* HOW TO COMPLETE THIS TASK
The data below should be transcribed in full, with no picture included.
◆ ◆ ◆ ◆ ◆
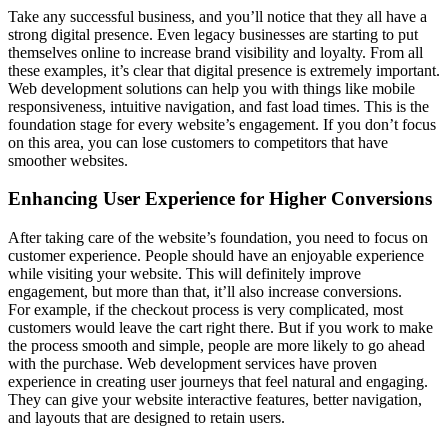
Take any successful business, and you’ll notice that they all have a
strong digital presence. Even legacy businesses are starting to put
themselves online to increase brand visibility and loyalty. From all
these examples, it’s clear that digital presence is extremely important.
Web development solutions can help you with things like mobile
responsiveness, intuitive navigation, and fast load times. This is the
foundation stage for every website’s engagement. If you don’t focus
on this area, you can lose customers to competitors that have
smoother websites.
Enhancing User Experience for Higher Conversions
After taking care of the website’s foundation, you need to focus on
customer experience. People should have an enjoyable experience
while visiting your website. This will definitely improve
engagement, but more than that, it’ll also increase conversions.
For example, if the checkout process is very complicated, most
customers would leave the cart right there. But if you work to make
the process smooth and simple, people are more likely to go ahead
with the purchase. Web development services have proven
experience in creating user journeys that feel natural and engaging.
They can give your website interactive features, better navigation,
and layouts that are designed to retain users.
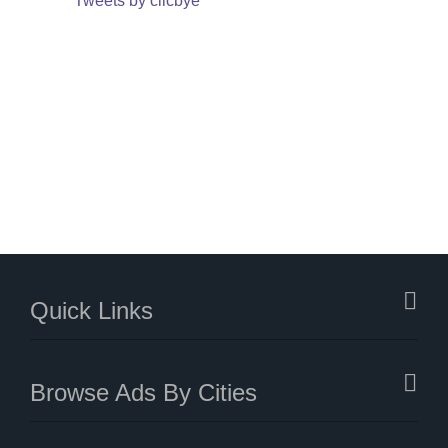
Tweets by clicbye
Quick Links
Browse Ads By Cities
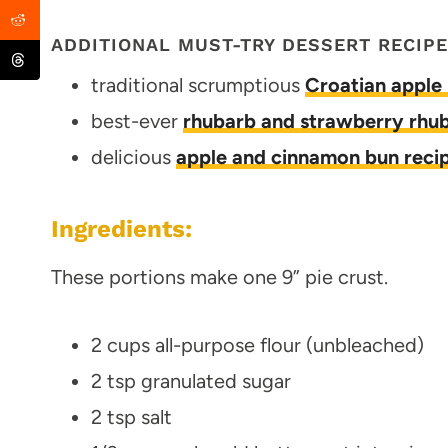
ADDITIONAL MUST-TRY DESSERT RECIP
traditional scrumptious
Croatian apple 
best-ever
rhubarb and strawberry rhub
delicious
apple and cinnamon bun reci
Ingredients:
These portions make one 9” pie crust.
2 cups all-purpose flour (unbleached)
2 tsp granulated sugar
2 tsp salt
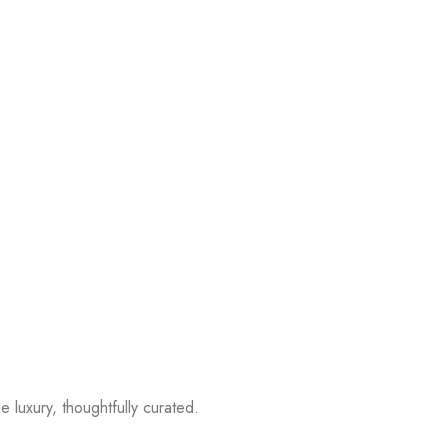
 luxury, thoughtfully curated.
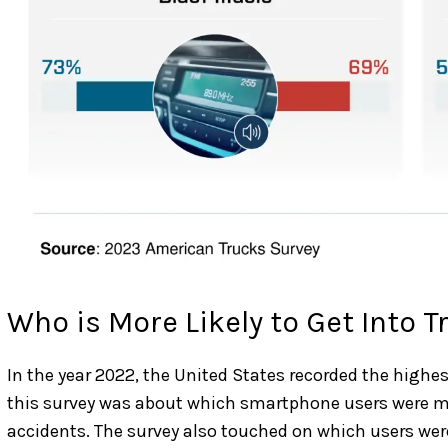
Who is More Likely to Get Into T
In the year 2022, the United States recorded the highest
this survey was about which smartphone users were mor
accidents. The survey also touched on which users were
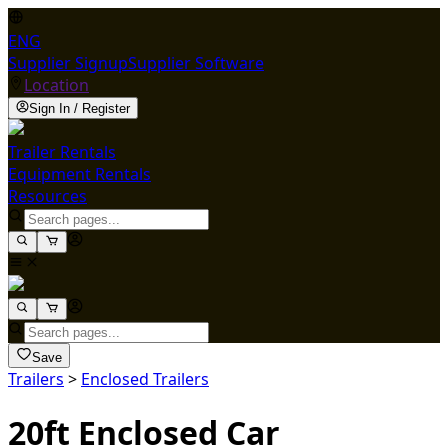
ENG
Supplier Signup
Supplier Software
Location
Sign In / Register
Trailer Rentals
Equipment Rentals
Resources
Save
Trailers
>
Enclosed Trailers
20ft Enclosed Car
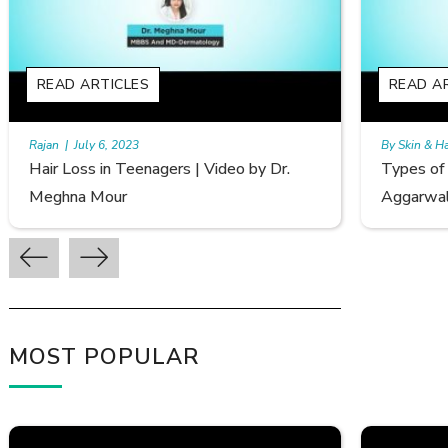
READ ARTICLES
By Skin & Hair Academy
|
September 20, 2022
r.
Types of Hair Loss | Video by Dr. Sonia
Aggarwal
MOST POPULAR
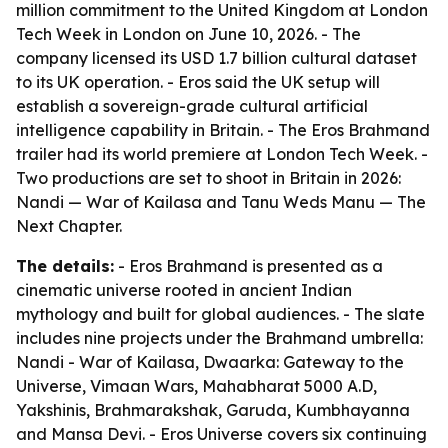
million commitment to the United Kingdom at London
Tech Week in London on June 10, 2026. - The
company licensed its USD 1.7 billion cultural dataset
to its UK operation. - Eros said the UK setup will
establish a sovereign-grade cultural artificial
intelligence capability in Britain. - The Eros Brahmand
trailer had its world premiere at London Tech Week. -
Two productions are set to shoot in Britain in 2026:
Nandi — War of Kailasa and Tanu Weds Manu — The
Next Chapter.
The details:
- Eros Brahmand is presented as a
cinematic universe rooted in ancient Indian
mythology and built for global audiences. - The slate
includes nine projects under the Brahmand umbrella:
Nandi - War of Kailasa, Dwaarka: Gateway to the
Universe, Vimaan Wars, Mahabharat 5000 A.D,
Yakshinis, Brahmarakshak, Garuda, Kumbhayanna
and Mansa Devi. - Eros Universe covers six continuing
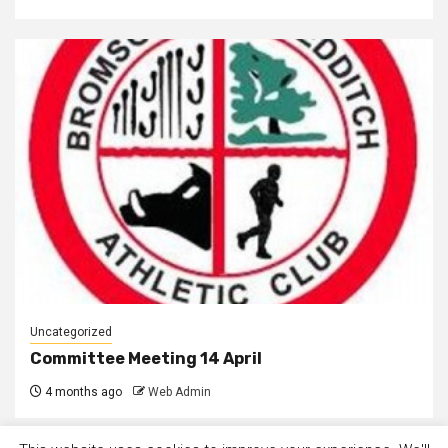
Uncategorized
Committee Meeting 14 April
4 months ago
Web Admin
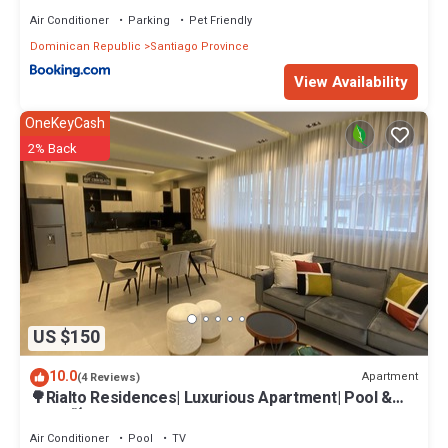
Air Conditioner
Parking
Pet Friendly
Dominican Republic
Santiago Province
View Availability
OneKeyCash
2% Back
US $150
10.0
Apartment
(4 Reviews)
🌳Rialto Residences| Luxurious Apartment| Pool &
Gym|🍃
Air Conditioner
Pool
TV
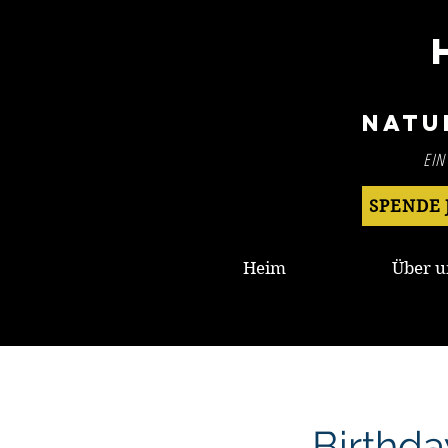
Natu
EIN
SPENDE 
Heim
Über u
Birthda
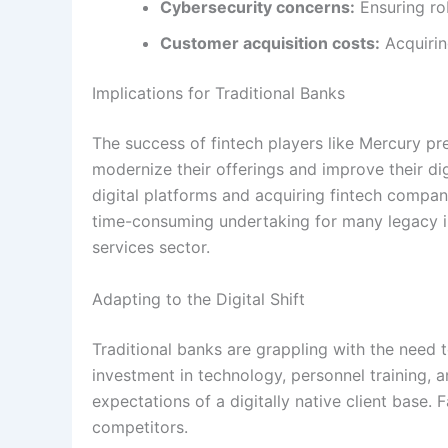
Cybersecurity concerns:
Ensuring r
Customer acquisition costs:
Acquirin
Implications for Traditional Banks
The success of fintech players like Mercury pre
modernize their offerings and improve their dig
digital platforms and acquiring fintech compan
time-consuming undertaking for many legacy ins
services sector.
Adapting to the Digital Shift
Traditional banks are grappling with the need to 
investment in technology, personnel training, 
expectations of a digitally native client base. 
competitors.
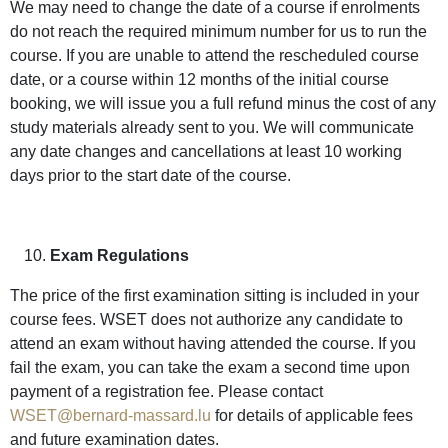
We may need to change the date of a course if enrolments
do not reach the required minimum number for us to run the
course. If you are unable to attend the rescheduled course
date, or a course within 12 months of the initial course
booking, we will issue you a full refund minus the cost of any
study materials already sent to you. We will communicate
any date changes and cancellations at least 10 working
days prior to the start date of the course.
Exam Regulations
The price of the first examination sitting is included in your
course fees. WSET does not authorize any candidate to
attend an exam without having attended the course. If you
fail the exam, you can take the exam a second time upon
payment of a registration fee. Please contact
WSET@bernard-massard.lu
for details of applicable fees
and future examination dates.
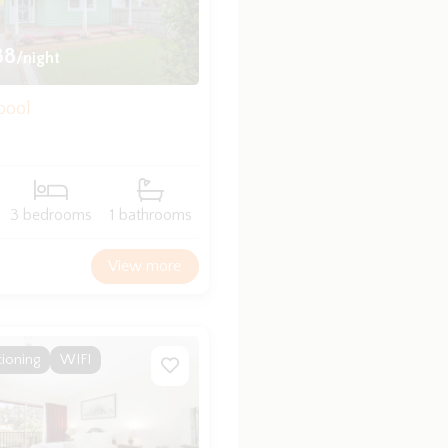
88
/night
bool
3 bedrooms
1 bathrooms
View more
tioning
WIFI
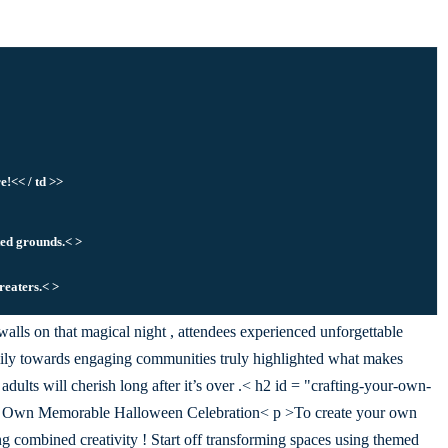
e!<< / td >>
ted grounds.< >
treaters.< >
alls on that magical night , attendees experienced unforgettable
y towards engaging communities truly highlighted what makes
dults will cherish long after it’s over .< h2 id = "crafting-your-own-
r Own Memorable Halloween Celebration< p >To create your own
ng combined creativity ! Start off transforming spaces using themed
◆ ◆ ◆ ◆ ◆
* EXERCISE OUTPUT
Take any successful business, and you’ll notice that they all have a
strong digital presence. Even legacy businesses are starting to put
themselves online to increase brand visibility and loyalty. From all
these examples, it’s clear that digital presence is extremely important.
Web development solutions can help you with things like mobile
responsiveness, intuitive navigation, and fast load times. This is the
foundation stage for every website’s engagement. If you don’t focus
on this area, you can lose customers to competitors that have
smoother websites.
Enhancing User Experience for Higher Conversions
After taking care of the website’s foundation, you need to focus on
customer experience. People should have an enjoyable experience
while visiting your website. This will definitely improve
engagement, but more than that, it’ll also increase conversions.
For example, if the checkout process is very complicated, most
customers would leave the cart right there. But if you work to make
the process smooth and simple, people are more likely to go ahead
with the purchase. Web development services have proven
experience in creating user journeys that feel natural and engaging.
They can give your website interactive features, better navigation,
and layouts that are designed to retain users.
Tweets by clicbye
Quick Links
Browse Ads By Cities
ADDITIONAL MUST-TRY DESSERT RECIP
traditional scrumptious
Croatian apple 
best-ever
rhubarb and strawberry rhub
delicious
apple and cinnamon bun reci
Ingredients:
These portions make one 9” pie crust.
2 cups all-purpose flour (unbleached)
2 tsp granulated sugar
2 tsp salt
 luxury, thoughtfully curated.
Who is More Likely to Get Into T
In the year 2022, the United States recorded the highest
this survey was about which smartphone users were mor
accidents. The survey also touched on which users were
ENG
Supplier Signup
Supplier Software
Location
Sign In / Register
Trailer Rentals
Equipment Rentals
Resources
Save
Trailers
>
Enclosed Trailers
20ft Enclosed Car
READ ARTICLES
By Skin & Hair Academy
|
September 20, 2022
r.
Types of Hair Loss | Video by Dr. Sonia
Aggarwal
MOST POPULAR
million commitment to the United Kingdom at London
Tech Week in London on June 10, 2026. - The
company licensed its USD 1.7 billion cultural dataset
to its UK operation. - Eros said the UK setup will
establish a sovereign-grade cultural artificial
intelligence capability in Britain. - The Eros Brahmand
trailer had its world premiere at London Tech Week. -
Two productions are set to shoot in Britain in 2026:
Nandi — War of Kailasa and Tanu Weds Manu — The
Next Chapter.
The details:
- Eros Brahmand is presented as a
cinematic universe rooted in ancient Indian
mythology and built for global audiences. - The slate
includes nine projects under the Brahmand umbrella:
Nandi - War of Kailasa, Dwaarka: Gateway to the
Universe, Vimaan Wars, Mahabharat 5000 A.D,
Yakshinis, Brahmarakshak, Garuda, Kumbhayanna
and Mansa Devi. - Eros Universe covers six continuing
Uncategorized
Committee Meeting 14 April
4 months ago
Web Admin
Air Conditioner
Parking
Pet Friendly
Dominican Republic
Santiago Province
View Availability
OneKeyCash
2% Back
US $150
10.0
Apartment
(4 Reviews)
🌳Rialto Residences| Luxurious Apartment| Pool &
Gym|🍃
Air Conditioner
Pool
TV
Natu
EIN
SPENDE 
Heim
Über u
Birthda
Cybersecurity concerns:
Ensuring r
Customer acquisition costs:
Acquirin
Implications for Traditional Banks
The success of fintech players like Mercury pre
modernize their offerings and improve their dig
digital platforms and acquiring fintech compan
time-consuming undertaking for many legacy ins
services sector.
Adapting to the Digital Shift
Traditional banks are grappling with the need to 
investment in technology, personnel training, 
expectations of a digitally native client base. 
competitors.
We may need to change the date of a course if enrolments
do not reach the required minimum number for us to run the
course. If you are unable to attend the rescheduled course
date, or a course within 12 months of the initial course
booking, we will issue you a full refund minus the cost of any
study materials already sent to you. We will communicate
any date changes and cancellations at least 10 working
days prior to the start date of the course.
Exam Regulations
The price of the first examination sitting is included in your
course fees. WSET does not authorize any candidate to
attend an exam without having attended the course. If you
fail the exam, you can take the exam a second time upon
payment of a registration fee. Please contact
WSET@bernard-massard.lu
for details of applicable fees
and future examination dates.
88
/night
bool
3 bedrooms
1 bathrooms
View more
tioning
WIFI
e!<< / td >>
ted grounds.< >
treaters.< >
alls on that magical night , attendees experienced unforgettable
y towards engaging communities truly highlighted what makes
dults will cherish long after it’s over .< h2 id = "crafting-your-own-
r Own Memorable Halloween Celebration< p >To create your own
ng combined creativity ! Start off transforming spaces using themed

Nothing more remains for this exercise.